The weeks leading up to my float visit were stressful, as usual, and my body was suffering. At the time, I could have listed off a dozen or so ailments, some more painful than others, including a strange, neuropathic pain encircling my chest, under arm and back. During the week before the float, the pain bothered me so much it was on my mind from morning until bedtime but I pushed the pain away because I felt I had no time to figure out why I felt this way, and honestly, I didn't have the money. The anxiety circle is a ring of fire when it comes to my health. I have a high deductible health plan so any time I feel sick, I start to panic about the cost of going to the doctor, and the potential cost of treatment vs. the embarrassment of being slapped with a bill for a grand just to be told I should "relax".
A week before the float visit, the girls and I left our house to spend the week with my mom. My autopilot was in full form as we packed and I yelled at the kids to get ready and resented Andy for not joining us. I am able to make a vacation feel like hard work and my neck and teeth were working against me as I drove three hours to my home town, racing against the clock and the arrival time only I'd set for us.

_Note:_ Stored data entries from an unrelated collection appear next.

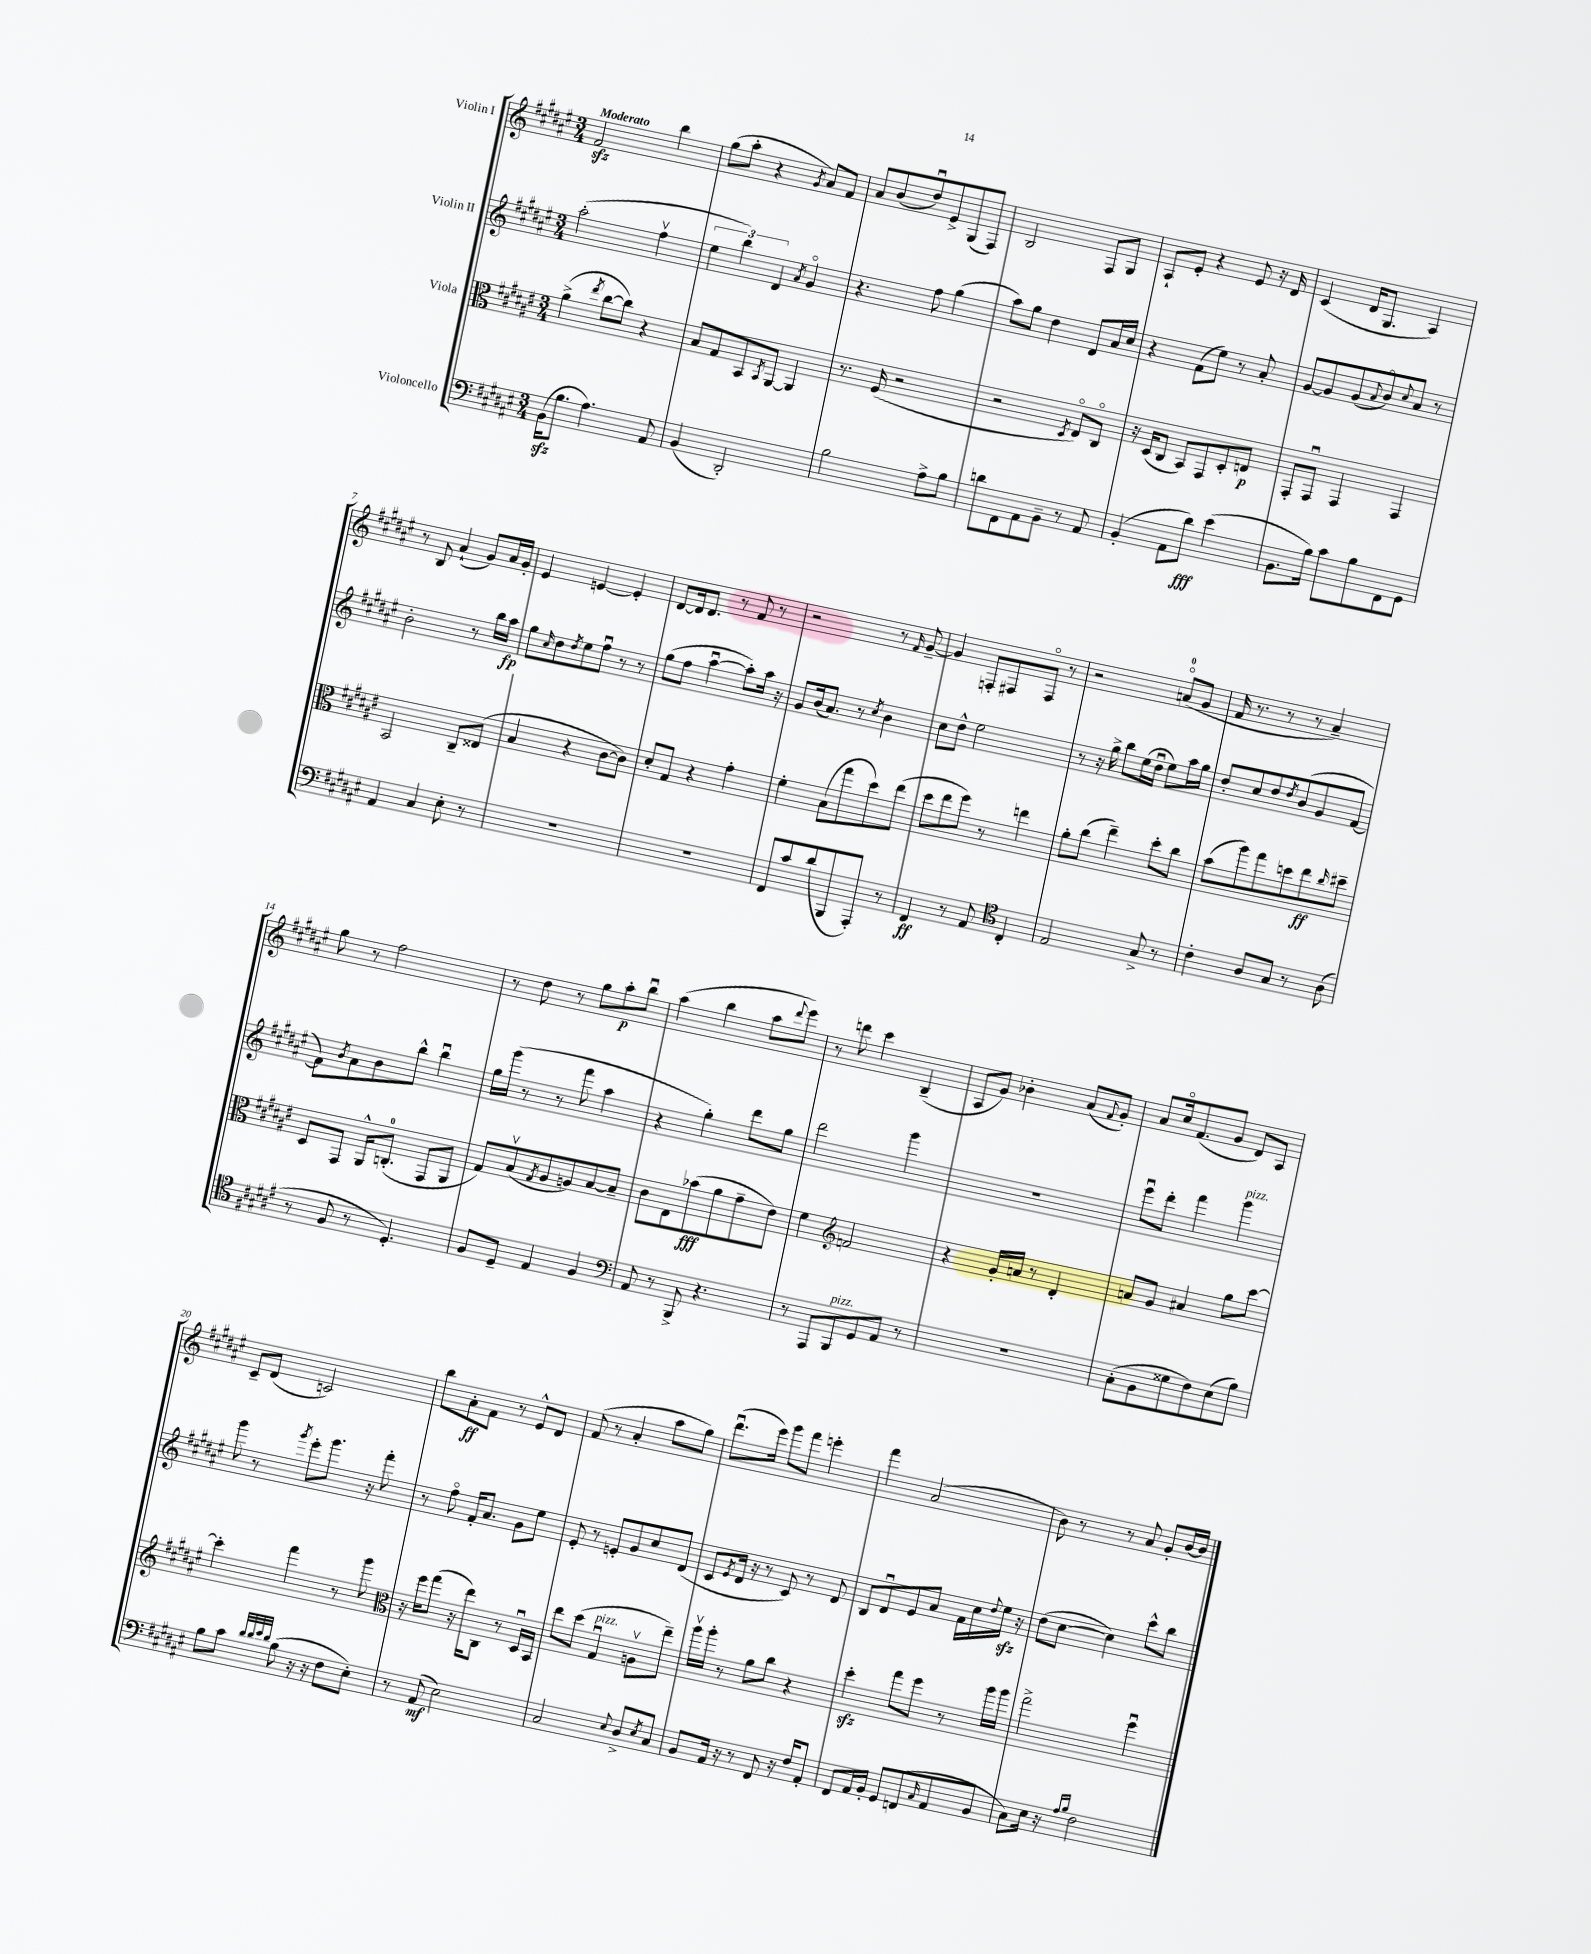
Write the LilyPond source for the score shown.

<<
\new StaffGroup <<
\new Staff = "s0" \with { instrumentName = "Violin I" } {
    \clef treble \key fis \major \numericTimeSignature \time 3/4 \tempo "Moderato"
    fis'2\sfz b''4 |
    gis''8( ais''8-. r4 \acciaccatura { gis'8 } ais'8) fis'8 |
    ais'8 b'8( dis''8\downbow) eis'8-> gis8( fis8) |
    b2 fis8 gis8 |
    ais8-! eis'8-. r4 eis'8 r16 dis'16 |
    cis'4( dis'16 gis8. ais4) |
    r8 b8 ais'4-!( gis'8) ais'16 gis'16-. |
    eis'4 e'4~ e'4-. |
    dis'8~ dis'16 dis'8. r8 fis'8 r8 |
    r2 r8 \grace { fis'16 } gis'8~-- |
    gis'4 f8-. fis8 fis8\flageolet r8 |
    r2 a'8-0\flageolet( gis'8 |
    fis'16 r8. r8 r8 ais'4--) |
    gis''8 r8 fis''2 |
    r8 dis''8 r8 gis''8 ais''8-.\p b''8\downbow |
    ais''4( b''4 ais''8 \appoggiatura { dis'''8 } eis'''8) |
    r8 d'''8 cis'''4 b4--( |
    ais8 gis'8) bes'4-. ais'8( \appoggiatura { fis'8 } gis'8-.) |
    ais'8 cis''16\flageolet fis'8.( gis'8 dis'8) ais8 |
    cis'8-- dis'8( c'2) |
    b''8 ais'8-.\ff fis'8 r8 eis'8-^ dis'8 |
    fis'8( r8 ais'4-. ais''8 gis''8) |
    dis'''8.\downbow( eis'''16) gis'''8 fis'''8 e'''4-. |
    fis'''4 ais'2( |
    b'8) r8 r8 ais'8 gis'8-. b'16~ b'16 \bar "|." |
}
\new Staff = "s1" \with { instrumentName = "Violin II" } {
    \clef treble \key fis \major \numericTimeSignature \time 3/4
    ais''2-.( fis''4\upbow |
    \tuplet 3/2 { eis''4 b''4) dis'4 } \acciaccatura { ais'8 } gis'4\flageolet |
    r4. fis''8 gis''4( |
    ais''8) gis''8 dis''4 dis'8 ais'16 cis''16 |
    r4 fis'8( eis''8) r8 ais'8-. |
    gis'8~ gis'8 gis'8( \appoggiatura { ais'8 } b'8\flageolet) \appoggiatura { cis''8 } ais'8 r8 |
    b'2-. r8 b''16 ais''16\fp |
    gis''8 \grace { cis''16 } dis''8 \acciaccatura { dis''8 } eis''8 fis''8\downbow r8 r8 |
    gis''8( fis''8 ais''4~\downbow ais''8-.) ais''16 r16 |
    gis'8 b'16( ais'8.) r8 \acciaccatura { cis''8 } b'4 |
    cis''8 dis''8-^ eis''2 |
    r8 r16 gis''16-> b''8 eis''16( dis''16\downbow eis''8) ais''16 gis''16 |
    dis''8-. cis''8 dis''8 \acciaccatura { dis''8 } b'8( gis'8 fis'8~ |
    fis'8) \acciaccatura { b'8 } ais'8 b'8 b''8-^ b''4\downbow |
    gis''16 gis'''16( r8 r8 fis'''8 ais''4 |
    r4 gis''4-.) dis'''8 gis''8 |
    dis'''2 gis'''4 |
    R2. |
    eis'''8\downbow dis'''8-. fis'''4 gis'''4^\markup { \italic "pizz." } |
    gis'''8 r8 \acciaccatura { gis'''8 } eis'''8-. gis'''8. r16 fis'''8-. |
    r8 fis''8\flageolet fis'16-. ais'8. gis'8 eis''8 |
    eis'8-. r8 e'8-. gis'8 cis''8 dis'8( |
    cis'8 \acciaccatura { eis'8 } dis'16 r16 r8 cis'8) r8 dis'8 |
    b8 dis'8\downbow eis'8 ais'8 fis'16 cis''16 \appoggiatura { dis''8 } eis''16\sfz r16 |
    dis''8( cis''8~ cis''4) cis'''8-^ b''8 \bar "|." |
}
\new Staff = "s2" \with { instrumentName = "Viola" } {
    \clef alto \key fis \major \numericTimeSignature \time 3/4
    ais'4->( \acciaccatura { eis''8 } cis''8~ cis''8) r4 |
    b8 gis8 b,8 \acciaccatura { b,8 } ais,8~ ais,4 |
    r8. fis16( r2 |
    r2 \acciaccatura { dis8 } eis8\flageolet) cis8\flageolet |
    r16 dis16( cis8 b,8) gis,8 dis8-. e8\p |
    gis,8-. gis,8\downbow gis,4 gis,4 |
    b,2 cis8-- eisis8( |
    b4 r4 cis'8~ cis'8) |
    dis'8-. gis8 r4 gis'4-. |
    fis'4-. b8( gis''8 dis''8) eis''8( |
    dis''8 eis''8 fis''8) r8 e''4 |
    ais'8-. cis''8( eis''4--) dis''8-. cis''8 |
    b'8( ais''8) gis''8 d''8 eis''8\ff \grace { cis''16 } dis''8-- |
    dis8 gis,8 ais,16-^ c8.-0-.( gis,8 ais,8 |
    gis8) b8\upbow( \acciaccatura { gis8 } ais8 a8) b8~ b8-- |
    cis'8 eis8 bes'8\fff( ais'8 gis'8-- eis'8) |
    fis'4 \clef treble f'2 |
    r4 gis'16-. a'16 r8 dis'4-. |
    a'8 gis'8 ais'4 gis''8 cis'''8~ |
    cis'''4-. fis'''4 r8 gis'''8 |
    \clef alto r16 fis''16 gis''8( r16 eis''16) cis8 r8 dis16\downbow b,16 |
    eis''8 dis''8( gis4\downbow^\markup { \italic "pizz." } a8\upbow eis''8--) |
    ais''16\upbow ais''16-. r8 ais'8 cis''8 r4 |
    dis''4-.\sfz gis''8 fis''8 r8 ais''16 ais''16 |
    gis''2-> fis''4\downbow \bar "|." |
}
\new Staff = "s3" \with { instrumentName = "Violoncello" } {
    \clef bass \key fis \major \numericTimeSignature \time 3/4
    b,16\sfz( b8. ais4.) ais,8 |
    b,4( dis,2-.) |
    b2 ais8-> b8 |
    d'8 fis,8 ais,8 b,8-- r8 ais,8 |
    b,4-.( ais,8 dis'8\fff) eis'4( |
    b,8. b16) cis'8 b8 fis,8 gis,8 |
    ais,4 cis4 eis8-. r8 |
    R2. |
    R2. |
    fis,8 cis'8 dis'8( b,,8 ais,,8-.) r8 |
    fis,4\ff r8 ais,8 \clef tenor cis4-. |
    eis2 gis8-> r8 |
    cis'4-. ais8 gis8 r8 ais8( |
    r8 fis8 r8 dis4.-.) |
    fis8 dis8-- eis4 fis4 |
    \clef bass ais,8 r8 b,,8-> r4. |
    r8 ais,,8 b,,8^\markup { \italic "pizz." } gis,8 ais,8 r8 |
    R2. |
    cis8-.( b,8 gisis8 fis8) eis8( b8) |
    b8 cis'8 \grace { dis'32 dis'32 eis'32 dis'32 } b8( r16 r16 fis8 eis8-.) |
    r8 ais,8\mf( eis2) |
    cis2 \appoggiatura { eis8 } dis8-> \acciaccatura { eis8 } cis8 |
    b,8 ais,16 r16 r8 fis,8 r16 fis16 ais,8-. |
    fis,8 ais,16 b,16-. gis,8 f,8( \grace { cis16 } ais,8 b,8 |
    cis8) eis16 r16 \grace { ais16 b16 } fis2 \bar "|." |
}
>>
>>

If you live in the Northeast, you know that it rained almost every day last summer. This day was like all others before it, and most after it. The skies were overcast and gloomy as we made our way and when we arrived at our first stop- a camp where my family and friends gather each summer for a weekend campout- it started to rain a bit. We ate our lunch and set up our cabin, me doing a lot of directing and hauling things around and grinding my teeth. As the rest of our family joined us, the sun peeked out between the clouds and by dinner, was in its full glory. And so were we. We swam, we snacked, we kayaked. We had popcorn by the fire. The kids ran around in the dark and I laughed with my family about nothing in particular. Two days later, we packed ourselves up for destination number 2- the New England coast. For four days, me, my mom and the girls rode waves, napped in the hot sand, ate ice cream and fried seafood. And while I did some yelling and created a few fake, unnecessary deadlines and rigid rules like being at the beach at a certain time, and getting in a specific amount of exercise each day, I noticed that, on our last day at the beach, my jaw felt relaxed and the weird, burning pain I'd had before the trip had almost completely subsided. Without realizing it, I'd done a personal trust fall and allowed the buoyancy of vacation to invisibly support me.
After stepping out of the float spa, at the end of my vacation week, I realized that creating physical and mental spaces and experiences, that eliminate sensory overload and decrease my desire to control everything, allow me to feel as buoyant as I felt in the float tank and, if I am lucky, I'll trust myself more and allow suspension to take on my gravity load.
For my ongoing health and sanity, I can't wait and hope to find this state of being only seven days of every year. My goal for 2018 is to find moments of suspension in each day. My resolution for the coming year is to shower off, lube up and be more buoyant.